**YOUR GOAL:** Put each nonblank line of the material below into a Markdown table with two columns, Row and Line. Number the rows in order, and leave out the blank lines.

┌────────

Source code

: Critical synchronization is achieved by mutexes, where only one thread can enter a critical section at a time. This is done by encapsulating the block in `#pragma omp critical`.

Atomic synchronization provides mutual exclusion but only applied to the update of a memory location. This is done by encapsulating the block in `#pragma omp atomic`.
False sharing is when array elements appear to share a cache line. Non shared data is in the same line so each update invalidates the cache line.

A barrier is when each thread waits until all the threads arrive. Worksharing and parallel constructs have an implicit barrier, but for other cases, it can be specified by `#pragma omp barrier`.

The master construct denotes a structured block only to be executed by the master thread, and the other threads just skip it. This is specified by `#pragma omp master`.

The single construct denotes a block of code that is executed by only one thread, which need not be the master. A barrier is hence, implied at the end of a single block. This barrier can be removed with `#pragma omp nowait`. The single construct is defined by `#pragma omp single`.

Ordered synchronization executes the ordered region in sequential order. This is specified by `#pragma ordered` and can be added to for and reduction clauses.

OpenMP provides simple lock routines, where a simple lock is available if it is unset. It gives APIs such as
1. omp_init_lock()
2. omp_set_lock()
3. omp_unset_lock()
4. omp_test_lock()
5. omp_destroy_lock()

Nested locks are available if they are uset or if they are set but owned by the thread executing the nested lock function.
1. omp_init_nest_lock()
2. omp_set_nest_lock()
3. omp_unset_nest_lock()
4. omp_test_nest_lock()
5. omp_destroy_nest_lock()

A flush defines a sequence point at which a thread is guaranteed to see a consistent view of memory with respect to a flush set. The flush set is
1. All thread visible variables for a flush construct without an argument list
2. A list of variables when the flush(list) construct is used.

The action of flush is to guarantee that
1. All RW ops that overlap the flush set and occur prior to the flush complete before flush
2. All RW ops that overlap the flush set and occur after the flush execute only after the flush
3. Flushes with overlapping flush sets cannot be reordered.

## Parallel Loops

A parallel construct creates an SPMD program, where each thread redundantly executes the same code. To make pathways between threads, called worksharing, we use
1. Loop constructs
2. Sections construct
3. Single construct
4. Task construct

└────────

**RESULT OF THE TASK:**
| Row | Line |
|---|---|
| 1 | Source code |
| 2 | : Critical synchronization is achieved by mutexes, where only one thread can enter a critical section at a time. This is done by encapsulating the block in `#pragma omp critical`. |
| 3 | Atomic synchronization provides mutual exclusion but only applied to the update of a memory location. This is done by encapsulating the block in `#pragma omp atomic`. |
| 4 | False sharing is when array elements appear to share a cache line. Non shared data is in the same line so each update invalidates the cache line. |
| 5 | A barrier is when each thread waits until all the threads arrive. Worksharing and parallel constructs have an implicit barrier, but for other cases, it can be specified by `#pragma omp barrier`. |
| 6 | The master construct denotes a structured block only to be executed by the master thread, and the other threads just skip it. This is specified by `#pragma omp master`. |
| 7 | The single construct denotes a block of code that is executed by only one thread, which need not be the master. A barrier is hence, implied at the end of a single block. This barrier can be removed with `#pragma omp nowait`. The single construct is defined by `#pragma omp single`. |
| 8 | Ordered synchronization executes the ordered region in sequential order. This is specified by `#pragma ordered` and can be added to for and reduction clauses. |
| 9 | OpenMP provides simple lock routines, where a simple lock is available if it is unset. It gives APIs such as |
| 10 | 1. omp_init_lock() |
| 11 | 2. omp_set_lock() |
| 12 | 3. omp_unset_lock() |
| 13 | 4. omp_test_lock() |
| 14 | 5. omp_destroy_lock() |
| 15 | Nested locks are available if they are uset or if they are set but owned by the thread executing the nested lock function. |
| 16 | 1. omp_init_nest_lock() |
| 17 | 2. omp_set_nest_lock() |
| 18 | 3. omp_unset_nest_lock() |
| 19 | 4. omp_test_nest_lock() |
| 20 | 5. omp_destroy_nest_lock() |
| 21 | A flush defines a sequence point at which a thread is guaranteed to see a consistent view of memory with respect to a flush set. The flush set is |
| 22 | 1. All thread visible variables for a flush construct without an argument list |
| 23 | 2. A list of variables when the flush(list) construct is used. |
| 24 | The action of flush is to guarantee that |
| 25 | 1. All RW ops that overlap the flush set and occur prior to the flush complete before flush |
| 26 | 2. All RW ops that overlap the flush set and occur after the flush execute only after the flush |
| 27 | 3. Flushes with overlapping flush sets cannot be reordered. |
| 28 | ## Parallel Loops |
| 29 | A parallel construct creates an SPMD program, where each thread redundantly executes the same code. To make pathways between threads, called worksharing, we use |
| 30 | 1. Loop constructs |
| 31 | 2. Sections construct |
| 32 | 3. Single construct |
| 33 | 4. Task construct |